Science and Technology links (March 30th, 2018)

  1. People who score higher on intelligence tests tend to have larger brains. Twin studies suggest the same genetic factors influence both brain size and intelligence.
  2. The effects of campaign contact and advertising on Americans’ candidates choices in general elections is zero. A related fact: in 2016, Clinton has outspent Trump throughout the election by more than $150 million.
  3. In his article “In defense of skepticism about deep learning” (January 2018), Gary Marcus wrote “deep learning by itself, although useful, was unlikely to lead on its own to artificial general intelligence”.
  4. We want to synthesize modified versions of all the genes in the human genome in the next few years” (George Church).
  5. Chinese students get 10% of all doctorates awarded in the U.S. There are more Chinese engineers working on AI at U.S. tech companies than in all of China.
  6. Women score higher in anxiety, vulnerability, altruism, and sympathy while men score higher in excitement-seeking and openness to intellect.
  7. Alcohol consumption is positively associated with handgrip strength in the elderly. Handgrip strength is strongly correlated with life expectancy.
  8. While postdocs are necessary for entry into tenure-track jobs, they do not enhance salaries in other job sectors over time.
  9. Studies in psychology do not hold up to scrutiny:

    We conducted replications of 100 experimental and correlational studies published in three psychology journals using high­-powered designs and original materials when available. Replication effects were half the magnitude of original effects, representing a substantial decline.

    While 97% of the original studies had significant results only 36% of the replications had significant results. That is, given a random published study, if you bet that it is bogus, you will win most of the time.

    It also seems no to matter who is doing the research:

    Moreover, correlational evidence is consistent with the conclusion that variation in the strength of initial evidence (such as original P value) was more predictive of replication success than variation in the characteristics of the teams conducting the research (such as experience and expertise).

  10. You will do better if you believe that performing cognitive work energizes you to do more.
  11. It would have been better to invest all your money in gold back in 2000 than in the stock market. The same is true regarding Bitcoin from its starting point. I don’t know what it means.
  12. Almost all Economics Nobel prizes are closely related through their PhD supervisors.
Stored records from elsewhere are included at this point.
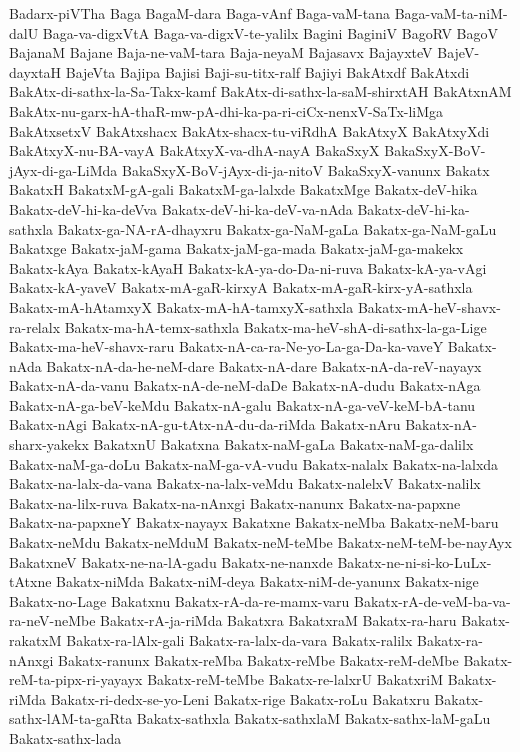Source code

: {Badarx-piVTha
Baga
BagaM-dara
Baga-vAnf
Baga-vaM-tana
Baga-vaM-ta-niM-dalU
Baga-va-digxVtA
Baga-va-digxV-te-yalilx
Bagini
BaginiV
BagoRV
BagoV
BajanaM
Bajane
Baja-ne-vaM-tara
Baja-neyaM
Bajasavx
BajayxteV
BajeV-dayxtaH
BajeVta
Bajipa
Bajisi
Baji-su-titx-ralf
Bajiyi
BakAtxdf
BakAtxdi
BakAtx-di-sathx-la-Sa-Takx-kamf
BakAtx-di-sathx-la-saM-shirxtAH
BakAtxnAM
BakAtx-nu-garx-hA-thaR-mw-pA-dhi-ka-pa-ri-ciCx-nenxV-SaTx-liMga
BakAtxsetxV
BakAtxshacx
BakAtx-shacx-tu-viRdhA
BakAtxyX
BakAtxyXdi
BakAtxyX-nu-BA-vayA
BakAtxyX-va-dhA-nayA
BakaSxyX
BakaSxyX-BoV-jAyx-di-ga-LiMda
BakaSxyX-BoV-jAyx-di-ja-nitoV
BakaSxyX-vanunx
Bakatx
BakatxH
BakatxM-gA-gali
BakatxM-ga-lalxde
BakatxMge
Bakatx-deV-hika
Bakatx-deV-hi-ka-deVva
Bakatx-deV-hi-ka-deV-va-nAda
Bakatx-deV-hi-ka-sathxla
Bakatx-ga-NA-rA-dhayxru
Bakatx-ga-NaM-gaLa
Bakatx-ga-NaM-gaLu
Bakatxge
Bakatx-jaM-gama
Bakatx-jaM-ga-mada
Bakatx-jaM-ga-makekx
Bakatx-kAya
Bakatx-kAyaH
Bakatx-kA-ya-do-Da-ni-ruva
Bakatx-kA-ya-vAgi
Bakatx-kA-yaveV
Bakatx-mA-gaR-kirxyA
Bakatx-mA-gaR-kirx-yA-sathxla
Bakatx-mA-hAtamxyX
Bakatx-mA-hA-tamxyX-sathxla
Bakatx-mA-heV-shavx-ra-relalx
Bakatx-ma-hA-temx-sathxla
Bakatx-ma-heV-shA-di-sathx-la-ga-Lige
Bakatx-ma-heV-shavx-raru
Bakatx-nA-ca-ra-Ne-yo-La-ga-Da-ka-vaveY
Bakatx-nAda
Bakatx-nA-da-he-neM-dare
Bakatx-nA-dare
Bakatx-nA-da-reV-nayayx
Bakatx-nA-da-vanu
Bakatx-nA-de-neM-daDe
Bakatx-nA-dudu
Bakatx-nAga
Bakatx-nA-ga-beV-keMdu
Bakatx-nA-galu
Bakatx-nA-ga-veV-keM-bA-tanu
Bakatx-nAgi
Bakatx-nA-gu-tAtx-nA-du-da-riMda
Bakatx-nAru
Bakatx-nA-sharx-yakekx
BakatxnU
Bakatxna
Bakatx-naM-gaLa
Bakatx-naM-ga-dalilx
Bakatx-naM-ga-doLu
Bakatx-naM-ga-vA-vudu
Bakatx-nalalx
Bakatx-na-lalxda
Bakatx-na-lalx-da-vana
Bakatx-na-lalx-veMdu
Bakatx-nalelxV
Bakatx-nalilx
Bakatx-na-lilx-ruva
Bakatx-na-nAnxgi
Bakatx-nanunx
Bakatx-na-papxne
Bakatx-na-papxneY
Bakatx-nayayx
Bakatxne
Bakatx-neMba
Bakatx-neM-baru
Bakatx-neMdu
Bakatx-neMduM
Bakatx-neM-teMbe
Bakatx-neM-teM-be-nayAyx
BakatxneV
Bakatx-ne-na-lA-gadu
Bakatx-ne-nanxde
Bakatx-ne-ni-si-ko-LuLx-tAtxne
Bakatx-niMda
Bakatx-niM-deya
Bakatx-niM-de-yanunx
Bakatx-nige
Bakatx-no-Lage
Bakatxnu
Bakatx-rA-da-re-mamx-varu
Bakatx-rA-de-veM-ba-va-ra-neV-neMbe
Bakatx-rA-ja-riMda
Bakatxra
BakatxraM
Bakatx-ra-haru
Bakatx-rakatxM
Bakatx-ra-lAlx-gali
Bakatx-ra-lalx-da-vara
Bakatx-ralilx
Bakatx-ra-nAnxgi
Bakatx-ranunx
Bakatx-reMba
Bakatx-reMbe
Bakatx-reM-deMbe
Bakatx-reM-ta-pipx-ri-yayayx
Bakatx-reM-teMbe
Bakatx-re-lalxrU
BakatxriM
Bakatx-riMda
Bakatx-ri-dedx-se-yo-Leni
Bakatx-rige
Bakatx-roLu
Bakatxru
Bakatx-sathx-lAM-ta-gaRta
Bakatx-sathxla
Bakatx-sathxlaM
Bakatx-sathx-laM-gaLu
Bakatx-sathx-lada
}
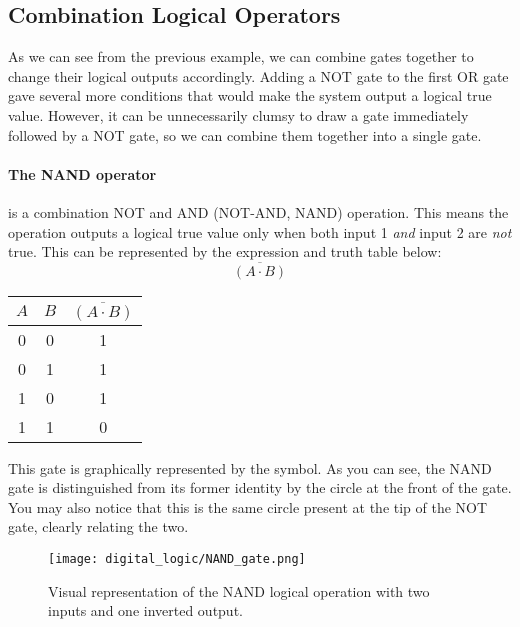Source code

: 
    \subsection{Combination Logical Operators}
    As we can see from the previous example, we can combine gates together to change their logical outputs accordingly.
    Adding a NOT gate to the first OR gate gave several more conditions that would make the system output a logical true value.
    However, it can be unnecessarily clumsy to draw a gate immediately followed by a NOT gate, so we can combine them together into a single gate.

    \paragraph*{The NAND operator} is a combination NOT and AND (NOT-AND, NAND) operation. 
    This means the operation outputs a logical true value only when both input 1 \textit{and} input 2 are \textit{not} true.
    This can be represented by the expression and truth table below:
    \begin{equation*}
        \overline{(A \cdot B)}
    \end{equation*}

    \begin{table}[h!]
        \begin{tabular}{c c | c}
            \toprule
            $A$ & $B$ & $\overline{(A \cdot B)}$  \\
            \midrule
             0  &  0  &    1    \\
             0  &  1  &    1    \\
             1  &  0  &    1    \\
             1  &  1  &    0    \\
            \bottomrule
        \end{tabular}
    \end{table}

    This gate is graphically represented by the symbol. 
    As you can see, the NAND gate is distinguished from its former identity by the circle at the front of the gate.
    You may also notice that this is the same circle present at the tip of the NOT gate, clearly relating the two.
    \begin{figure}[h!]
        \texttt{[image: digital\_logic/NAND\_gate.png]}
        \caption[NAND Gate]{Visual representation of the NAND logical operation with two inputs and one inverted output.}
    \end{figure}

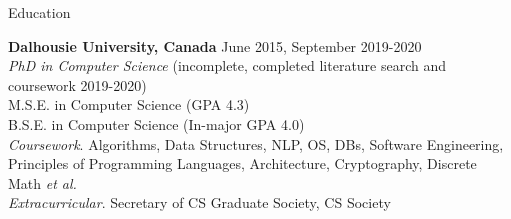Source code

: \documentclass{resume} %
\begin{document}

\begin{rSection}{Education}

{\bf Dalhousie University, Canada} \hfill {June 2015, September 2019-2020} \\
\textit{PhD in Computer Science} (incomplete, completed literature search and coursework 2019-2020) \\
M.S.E. in Computer Science (GPA 4.3) \\
B.S.E. in Computer Science (In-major GPA 4.0) \smallskip \\
\textit{Coursework}. Algorithms, Data Structures, NLP, OS, DBs, Software Engineering, \\
Principles of Programming Languages, Architecture, Cryptography, Discrete Math \textit{et al.} \smallskip \\
\textit{Extracurricular}. Secretary of CS Graduate Society, CS Society

\end{rSection}

\end{document}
This is yet more evidence that “who you know” is really important to your intellectual productivity.
  13. Canada celebrates its 150th birthday by creating several prestigious research chairs (via Antonio Badia).
  14. Our ancestors had sex with the Neanderthals and the Denisovans.
  15. Obesity is a recent phenomenon:

    Between the birth cohorts of 1930 and 1993, the prevalence of obesity rose from 0 to 14% among boys and from 2 to 12% among girls. (…) Among boys, all these increases began after birth year 1970. Among girls, obesity began to rise after birth year 1980 (…).

    and

    While it may be true that body mass indexes (BMIs) have been increasing slowly for a long time, the increases observed in recent decades are much faster and have pushed many adults and children over the obesity threshold in a remarkably short time. The trend is distressing, but to reverse it we only need to turn the clock back to 1980. We don’t need to go back to 1900.

  16. Rats did not spread the plague:

    While it is commonly assumed that rats and their fleas spread plague during the Second Pandemic, there is little historical and archaeological support for such a claim. Here, we show that human ectoparasites, like body lice and human fleas, might be more likely than rats to have caused the rapidly developing epidemics in pre-Industrial Europe.

  17. Alzheimer’s disease can be spared by nonsteroidal anti-inflammatory drugs. In other words, it could be that aspirin keeps you sharp.